EXERCISE DATA
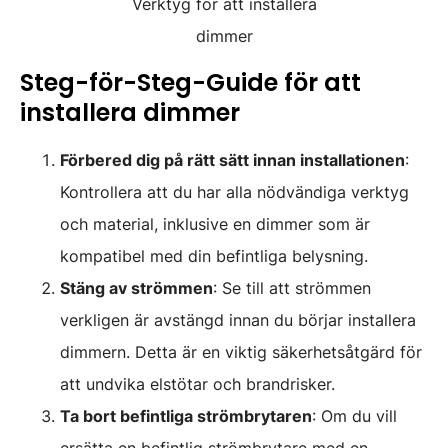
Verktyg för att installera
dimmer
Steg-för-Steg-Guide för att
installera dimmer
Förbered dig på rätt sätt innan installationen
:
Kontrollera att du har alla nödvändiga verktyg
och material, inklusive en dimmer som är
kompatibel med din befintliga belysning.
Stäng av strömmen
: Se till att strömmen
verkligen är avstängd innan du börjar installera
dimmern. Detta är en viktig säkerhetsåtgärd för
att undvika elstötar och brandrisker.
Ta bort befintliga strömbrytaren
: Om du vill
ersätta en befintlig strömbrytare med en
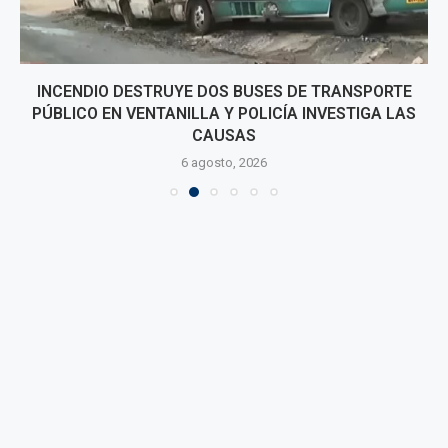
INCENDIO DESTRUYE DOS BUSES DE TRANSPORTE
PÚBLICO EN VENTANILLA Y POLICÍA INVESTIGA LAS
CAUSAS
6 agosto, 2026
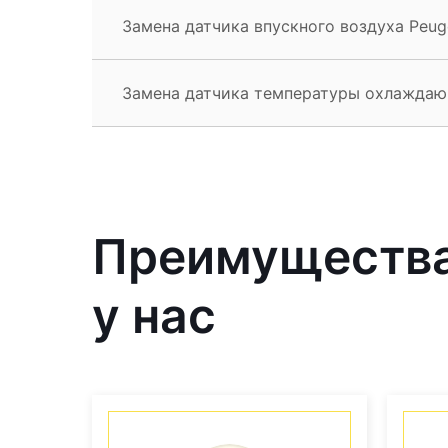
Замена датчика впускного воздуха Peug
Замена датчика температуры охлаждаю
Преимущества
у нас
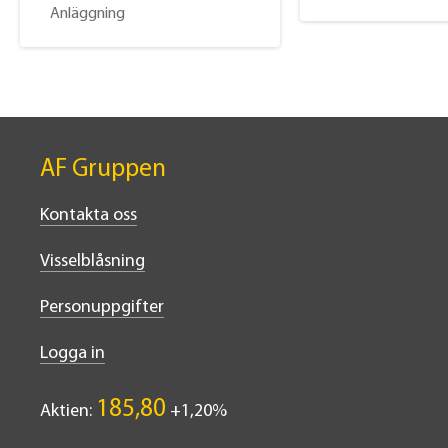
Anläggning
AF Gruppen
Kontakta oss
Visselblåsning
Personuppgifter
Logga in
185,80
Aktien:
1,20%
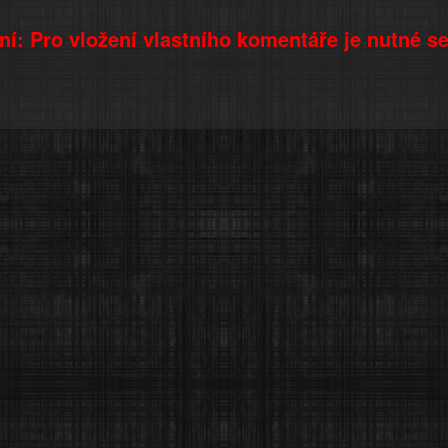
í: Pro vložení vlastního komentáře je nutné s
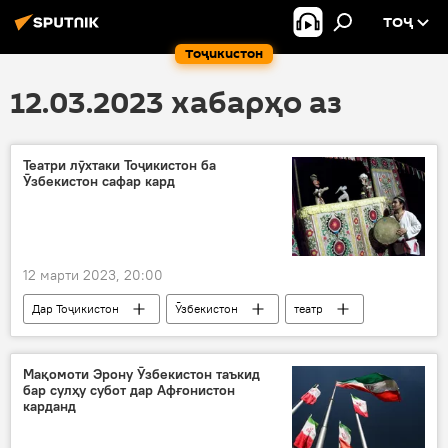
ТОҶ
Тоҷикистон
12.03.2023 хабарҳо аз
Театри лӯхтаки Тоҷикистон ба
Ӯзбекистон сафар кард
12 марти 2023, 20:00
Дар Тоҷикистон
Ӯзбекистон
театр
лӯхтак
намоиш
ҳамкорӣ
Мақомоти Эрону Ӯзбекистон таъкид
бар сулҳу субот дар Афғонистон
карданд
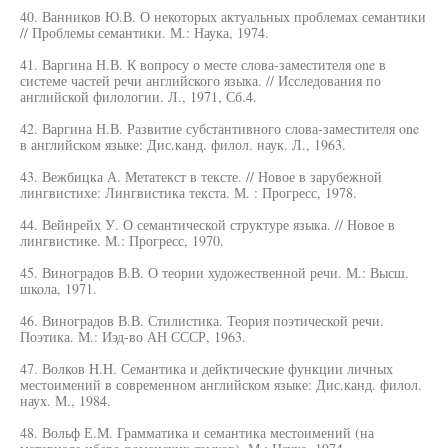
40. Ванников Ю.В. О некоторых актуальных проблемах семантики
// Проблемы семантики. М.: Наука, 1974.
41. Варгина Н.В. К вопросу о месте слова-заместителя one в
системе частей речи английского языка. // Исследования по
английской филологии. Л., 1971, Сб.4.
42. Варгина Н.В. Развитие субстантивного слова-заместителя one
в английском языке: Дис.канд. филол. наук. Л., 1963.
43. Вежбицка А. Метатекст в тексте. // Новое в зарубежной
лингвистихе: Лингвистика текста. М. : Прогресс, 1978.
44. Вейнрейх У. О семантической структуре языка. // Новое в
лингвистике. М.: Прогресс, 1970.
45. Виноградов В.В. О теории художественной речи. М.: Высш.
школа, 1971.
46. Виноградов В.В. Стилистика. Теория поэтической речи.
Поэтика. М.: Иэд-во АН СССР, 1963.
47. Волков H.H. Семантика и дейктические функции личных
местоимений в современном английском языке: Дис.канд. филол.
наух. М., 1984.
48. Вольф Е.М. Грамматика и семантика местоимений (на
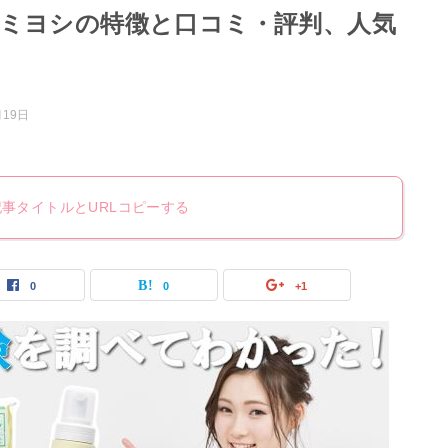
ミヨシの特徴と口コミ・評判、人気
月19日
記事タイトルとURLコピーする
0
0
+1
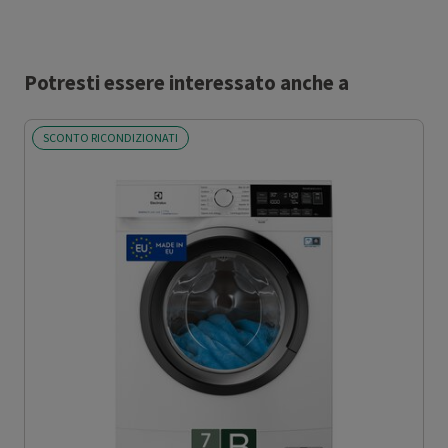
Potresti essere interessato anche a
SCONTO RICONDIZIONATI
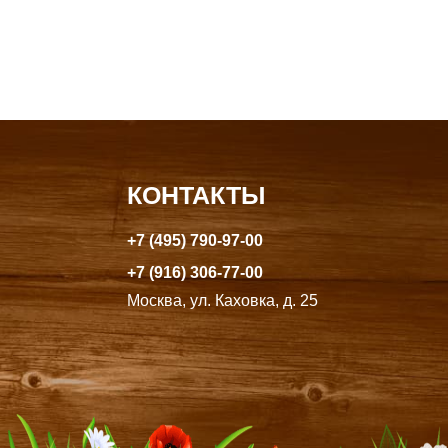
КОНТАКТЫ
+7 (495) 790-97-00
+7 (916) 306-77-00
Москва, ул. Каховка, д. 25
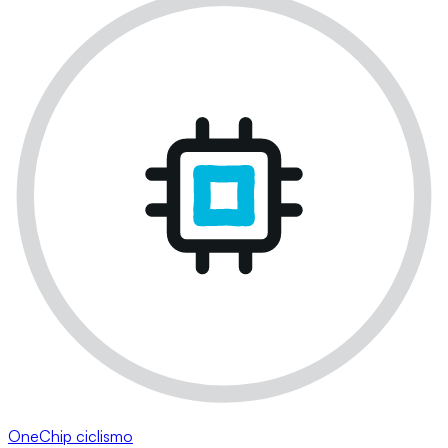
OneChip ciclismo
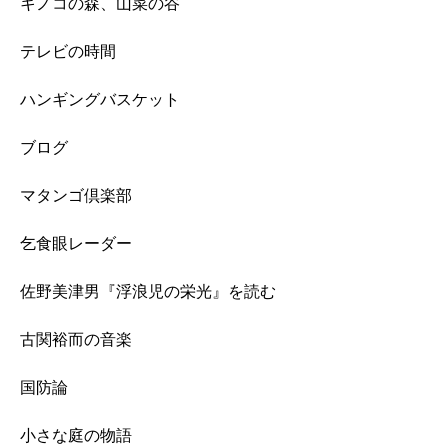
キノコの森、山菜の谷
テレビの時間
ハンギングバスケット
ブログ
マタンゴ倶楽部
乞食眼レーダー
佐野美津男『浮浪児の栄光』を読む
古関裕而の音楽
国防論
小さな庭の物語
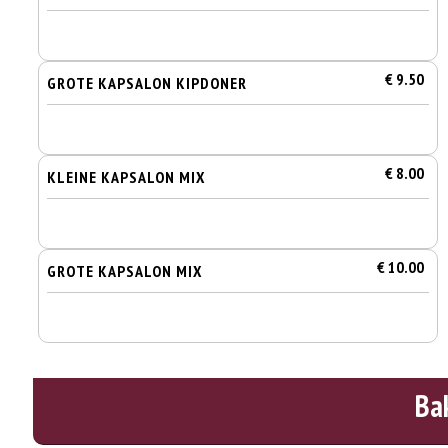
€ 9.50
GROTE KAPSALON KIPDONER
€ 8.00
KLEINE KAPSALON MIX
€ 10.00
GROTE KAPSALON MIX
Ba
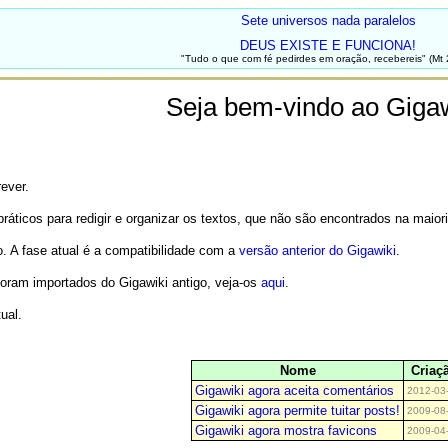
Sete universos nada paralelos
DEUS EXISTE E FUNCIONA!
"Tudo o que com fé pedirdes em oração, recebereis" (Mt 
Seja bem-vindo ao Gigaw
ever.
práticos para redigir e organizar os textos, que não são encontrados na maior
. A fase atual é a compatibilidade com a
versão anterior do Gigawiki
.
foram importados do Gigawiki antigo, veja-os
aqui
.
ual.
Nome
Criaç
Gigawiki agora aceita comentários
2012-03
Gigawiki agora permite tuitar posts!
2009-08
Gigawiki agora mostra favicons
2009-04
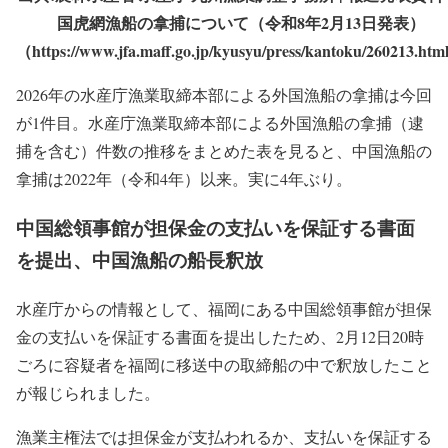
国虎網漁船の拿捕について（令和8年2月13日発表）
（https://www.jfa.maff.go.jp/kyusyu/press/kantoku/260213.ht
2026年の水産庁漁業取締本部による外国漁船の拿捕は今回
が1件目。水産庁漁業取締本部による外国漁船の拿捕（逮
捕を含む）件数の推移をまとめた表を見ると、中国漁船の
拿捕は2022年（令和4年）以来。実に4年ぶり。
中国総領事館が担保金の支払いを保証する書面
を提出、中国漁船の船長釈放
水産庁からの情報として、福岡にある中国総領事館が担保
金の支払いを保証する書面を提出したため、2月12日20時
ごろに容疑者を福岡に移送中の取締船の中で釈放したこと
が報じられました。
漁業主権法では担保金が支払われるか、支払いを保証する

PROMPT
Among the records above, only the lines between the line holding "42. Варгина Н.В." and the line holding "48. Вольф Е.М.", inclusive, are to be output, exactly as written.

TASK ANSWER
42. Варгина Н.В. Развитие субстантивного слова-заместителя one
в английском языке: Дис.канд. филол. наук. Л., 1963.
43. Вежбицка А. Метатекст в тексте. // Новое в зарубежной
лингвистихе: Лингвистика текста. М. : Прогресс, 1978.
44. Вейнрейх У. О семантической структуре языка. // Новое в
лингвистике. М.: Прогресс, 1970.
45. Виноградов В.В. О теории художественной речи. М.: Высш.
школа, 1971.
46. Виноградов В.В. Стилистика. Теория поэтической речи.
Поэтика. М.: Иэд-во АН СССР, 1963.
47. Волков H.H. Семантика и дейктические функции личных
местоимений в современном английском языке: Дис.канд. филол.
наух. М., 1984.
48. Вольф Е.М. Грамматика и семантика местоимений (на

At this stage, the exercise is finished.